GIVEN PROBLEM 1 — From the forum post about growing up in small towns, extract the passage starting at "7) You could" and ending at "to smoke them.", copied word for word.
GIVEN PROBLEM 2 — Continue the forum post below about growing up in small towns from the point where it stops.

TEXT PASSAGE —
##########
# Anyone here grow up in a small town?



## ozark rt

If you did then you might enjoy this:

SMALL TOWNS 
Those who grew up in small towns will laugh when they 
read this. Those who didn't will be in disbelief and won't understand 
how true it is. 
1) You can name everyone you graduated with. 
2) You know what 4-H means. 
3) You went to parties at a pasture, barn, gravel pit, 
or in the middle of a dirt road.  On Monday you could always tell who 
was at the party because of the scratches on their legs from running 
through the woods when the party was busted. (See #6.) 
4) You used to 'drag' Main . 
5) You whispered the 'F' word and your parents knew 
within the hour. 
6) You scheduled parties around the schedules of 
different police officers, because you knew which ones would bust you 
and which ones wouldn't. 
7) You could never buy cigarettes because all the store 
clerks knew how old you were (and if you were old enough, they'd tell 
your parents anyhow.) Besides, where would you get the money? 
8) When you did find somebody old enough and brave 
enough to buy cigarettes, you still had to go out into the country and 
drive on back roads to smoke them. 
9) You knew which section of the ditch you would find 
the beer your buyer dropped off. 
10) It was cool to date somebody from the neighboring town.
##########
RAW RECORDS —
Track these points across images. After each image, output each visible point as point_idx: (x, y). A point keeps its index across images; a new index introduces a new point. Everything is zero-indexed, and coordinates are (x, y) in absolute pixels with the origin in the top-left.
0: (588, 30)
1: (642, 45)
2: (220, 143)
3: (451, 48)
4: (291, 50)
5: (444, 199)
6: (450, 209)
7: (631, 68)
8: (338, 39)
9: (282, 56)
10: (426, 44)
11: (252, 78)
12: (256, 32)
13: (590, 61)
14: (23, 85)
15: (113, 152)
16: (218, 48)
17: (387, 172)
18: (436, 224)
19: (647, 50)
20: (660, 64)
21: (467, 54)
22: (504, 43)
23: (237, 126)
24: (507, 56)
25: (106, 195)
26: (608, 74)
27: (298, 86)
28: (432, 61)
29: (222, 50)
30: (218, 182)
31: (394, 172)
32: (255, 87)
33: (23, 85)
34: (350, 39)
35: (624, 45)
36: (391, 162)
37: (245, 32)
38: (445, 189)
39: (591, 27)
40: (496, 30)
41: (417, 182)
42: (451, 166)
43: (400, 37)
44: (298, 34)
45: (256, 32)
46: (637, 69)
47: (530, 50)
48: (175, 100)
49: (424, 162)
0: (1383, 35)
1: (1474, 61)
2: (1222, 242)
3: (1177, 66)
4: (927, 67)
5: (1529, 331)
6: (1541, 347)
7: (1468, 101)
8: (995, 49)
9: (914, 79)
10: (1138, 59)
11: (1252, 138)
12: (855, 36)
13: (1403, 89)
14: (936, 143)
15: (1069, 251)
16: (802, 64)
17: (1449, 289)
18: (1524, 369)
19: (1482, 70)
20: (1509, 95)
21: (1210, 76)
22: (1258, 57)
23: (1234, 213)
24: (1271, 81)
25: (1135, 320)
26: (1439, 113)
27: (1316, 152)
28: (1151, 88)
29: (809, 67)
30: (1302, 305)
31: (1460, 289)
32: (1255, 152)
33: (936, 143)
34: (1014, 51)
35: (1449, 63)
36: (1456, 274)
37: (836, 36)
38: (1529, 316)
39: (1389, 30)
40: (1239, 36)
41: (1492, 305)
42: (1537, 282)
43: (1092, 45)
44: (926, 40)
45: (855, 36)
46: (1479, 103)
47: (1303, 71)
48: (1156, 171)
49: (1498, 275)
##########
RIGHT ANSWER 1 —
7) You could never buy cigarettes because all the store 
clerks knew how old you were (and if you were old enough, they'd tell 
your parents anyhow.) Besides, where would you get the money? 
8) When you did find somebody old enough and brave 
enough to buy cigarettes, you still had to go out into the country and 
drive on back roads to smoke them.

RIGHT ANSWER 2 —
11) The whole school went to the same party after graduation. 
12) You didn't give directions by street names but 
rather by references. Turn by Nelson's house, go 2 blocks to Anderson's, 
and it's four houses left of the track field. 
13) The golf course had only 9 holes. 
14) You couldn't help but date a friend's ex-boyfriend/girlfriend. 
15) Your car stayed filthy because of the dirt roads, 
and you will never own a dark vehicle for this reason. 
16) The town next to you was considered 'trashy' or 
'snooty,' but was actually just like your town. 
17) You referred to anyone with a house newer then 1955 as the 'rich' people. 
18) The people in the 'big city' dressed funny, and 
then you picked up the trend 2 years later. 
19) Anyone you wanted could be found at the local gas 
station or the dairy bar. 
20) You saw at least one friend a week driving a 
tractor through town or one of your friends driving a grain truck to 
school occasionally. 
21) The gym teacher suggested you haul hay for the summer to get 
stronger. 
22) Directions were given using THE stop light as a reference. 
23) When you decided to walk somewhere for exercise, 5 people would 
pull over and ask if you wanted a ride 
24) Your teachers called you by your older siblings' names.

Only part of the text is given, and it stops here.